Only these lines of the data below are wanted: the one with "Chest radiograph; anteroposterior", the one with "- length of hospital stay: 28 days", and any lines between them, each repeated exactly.

- MATERIALS PROVIDED
────
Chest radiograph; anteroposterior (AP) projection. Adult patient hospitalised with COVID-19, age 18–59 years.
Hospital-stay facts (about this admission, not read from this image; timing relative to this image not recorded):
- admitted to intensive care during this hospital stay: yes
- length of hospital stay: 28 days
────
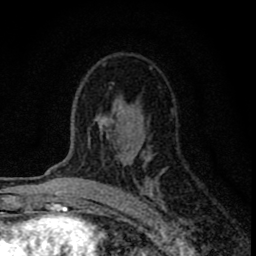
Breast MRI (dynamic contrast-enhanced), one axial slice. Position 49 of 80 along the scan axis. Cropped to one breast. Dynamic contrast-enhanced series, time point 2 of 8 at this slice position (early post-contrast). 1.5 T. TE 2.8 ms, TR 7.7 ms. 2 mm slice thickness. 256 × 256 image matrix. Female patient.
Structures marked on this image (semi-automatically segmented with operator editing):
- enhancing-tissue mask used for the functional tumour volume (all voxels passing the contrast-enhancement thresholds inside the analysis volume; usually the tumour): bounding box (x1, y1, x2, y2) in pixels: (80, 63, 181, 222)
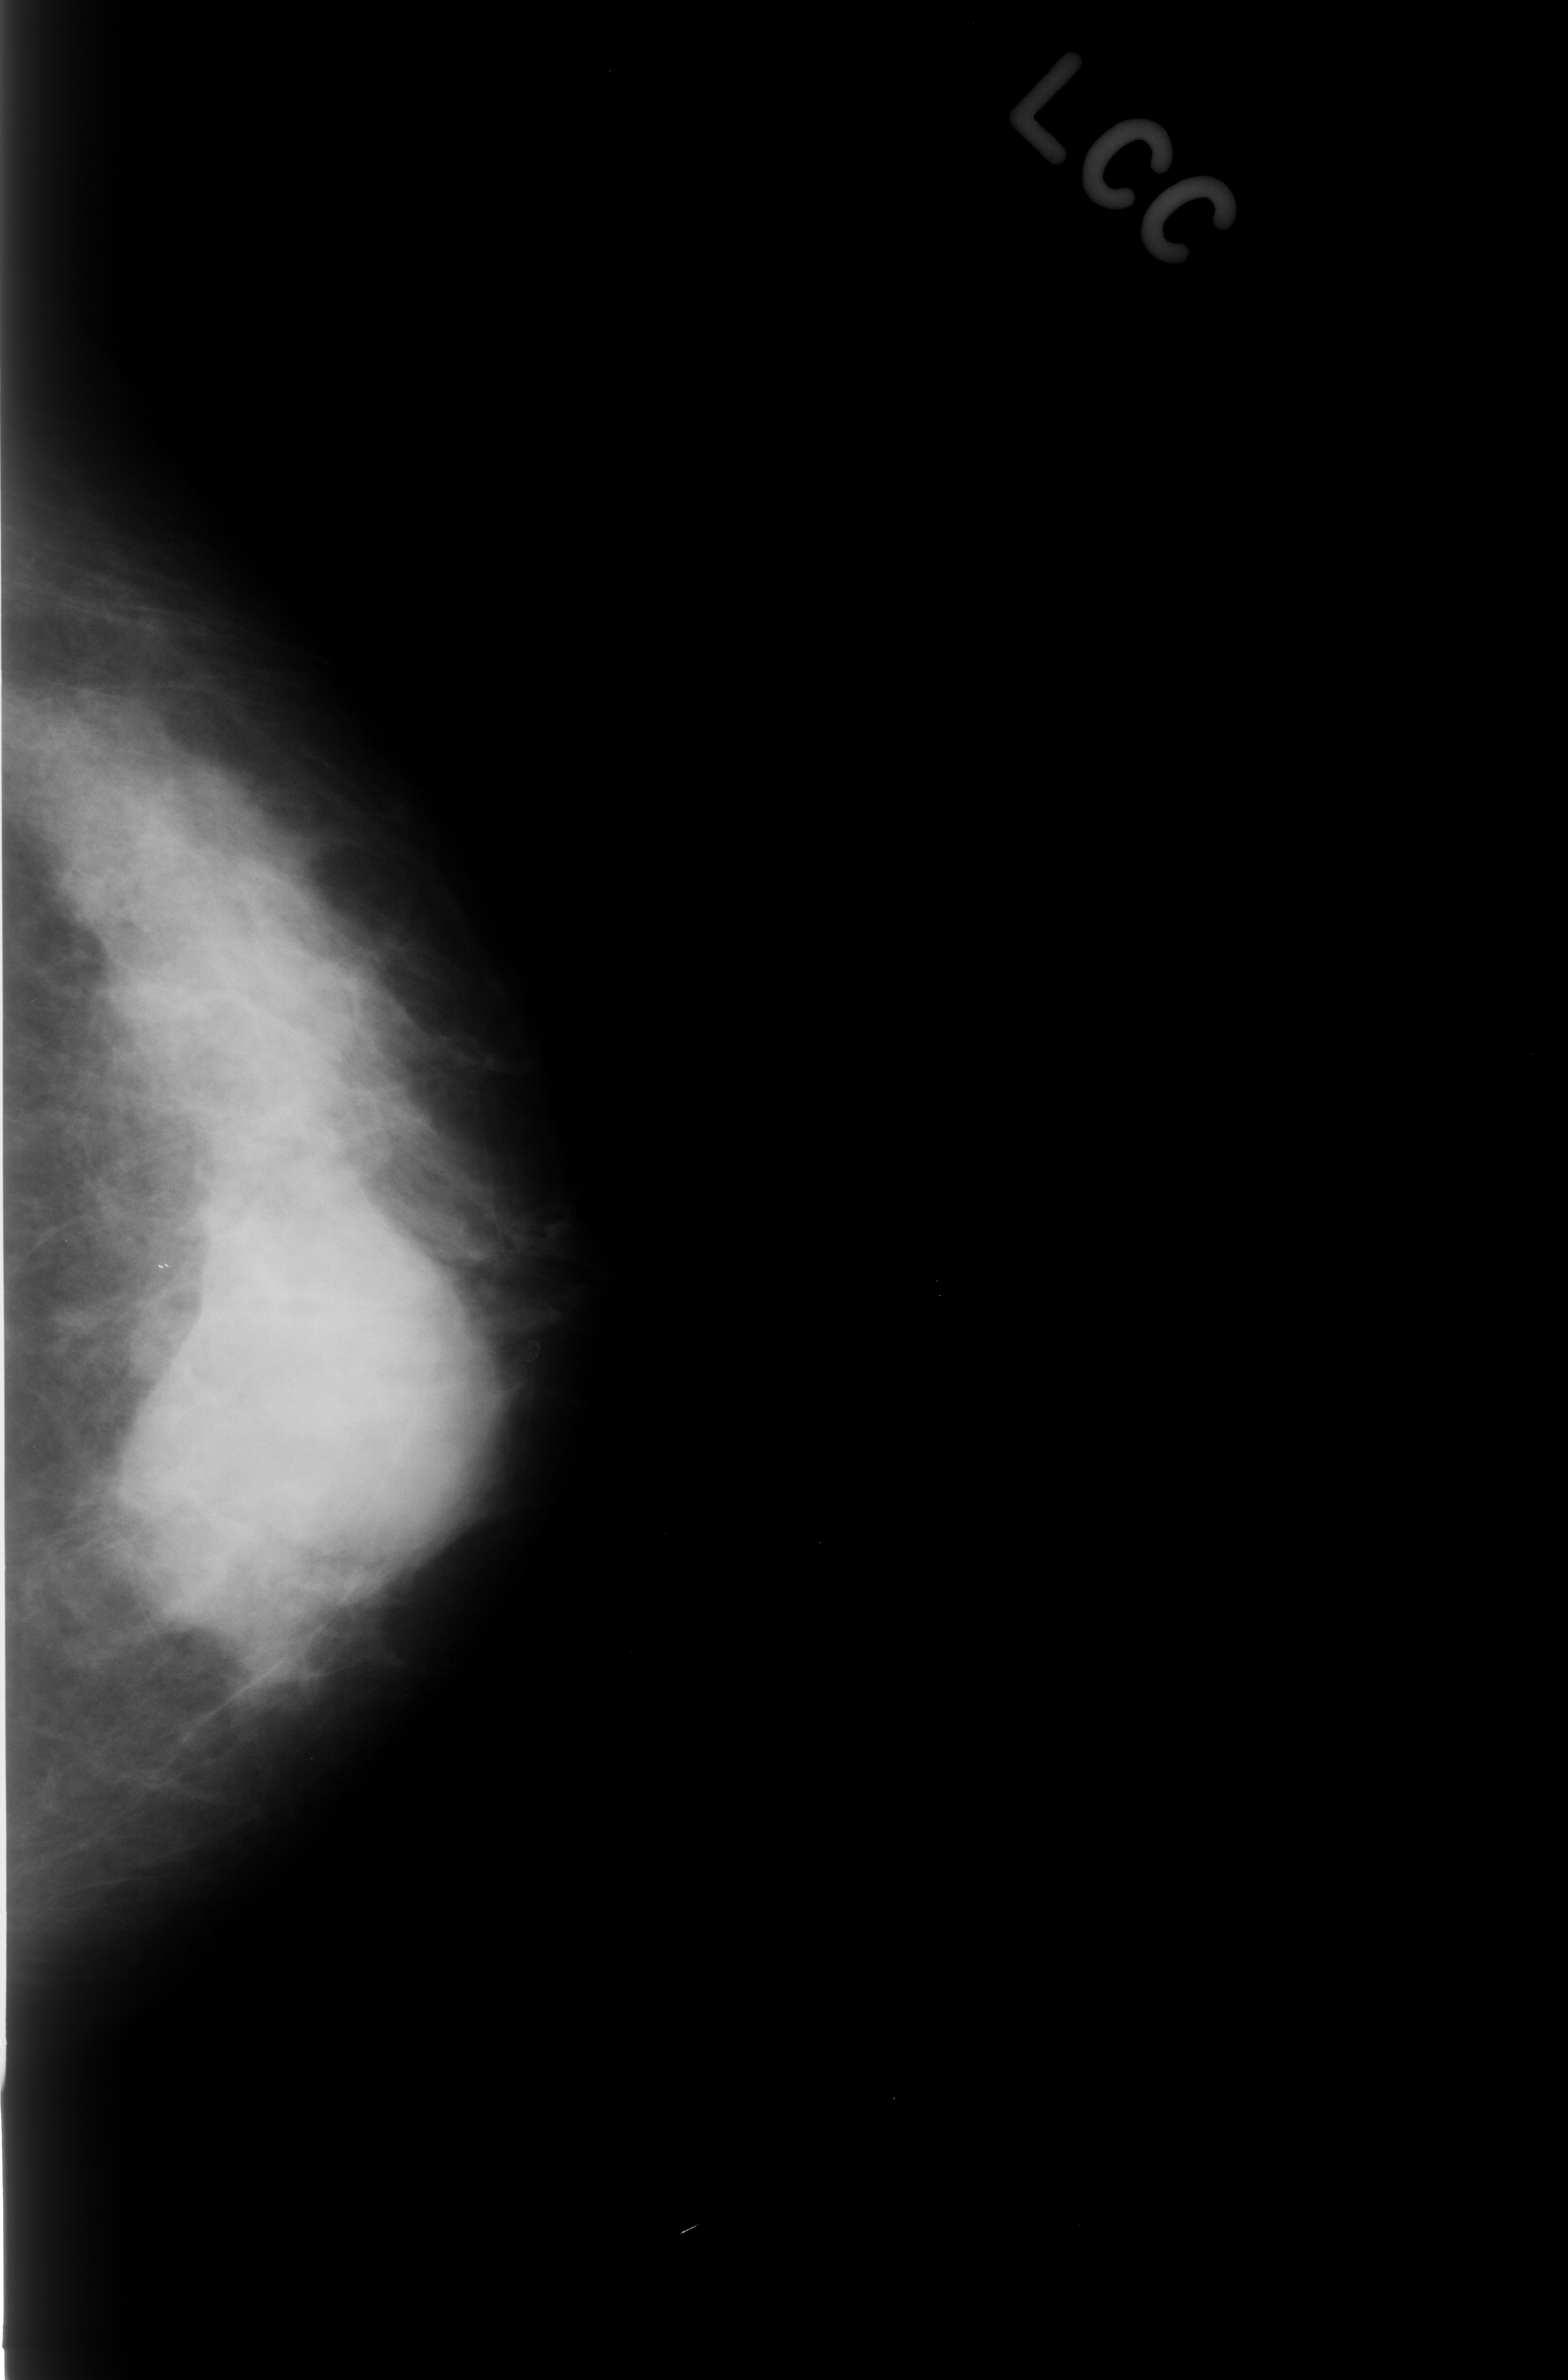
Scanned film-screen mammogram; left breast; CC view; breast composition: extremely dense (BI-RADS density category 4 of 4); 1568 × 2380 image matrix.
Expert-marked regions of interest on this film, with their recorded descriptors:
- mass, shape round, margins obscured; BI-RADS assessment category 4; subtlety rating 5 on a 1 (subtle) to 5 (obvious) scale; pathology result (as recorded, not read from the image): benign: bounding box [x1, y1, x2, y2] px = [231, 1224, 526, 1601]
────
- EXERCISE ANSWER
Chest radiograph; anteroposterior (AP) projection. Adult patient hospitalised with COVID-19, age 18–59 years.
Hospital-stay facts (about this admission, not read from this image; timing relative to this image not recorded):
- admitted to intensive care during this hospital stay: yes
- length of hospital stay: 28 days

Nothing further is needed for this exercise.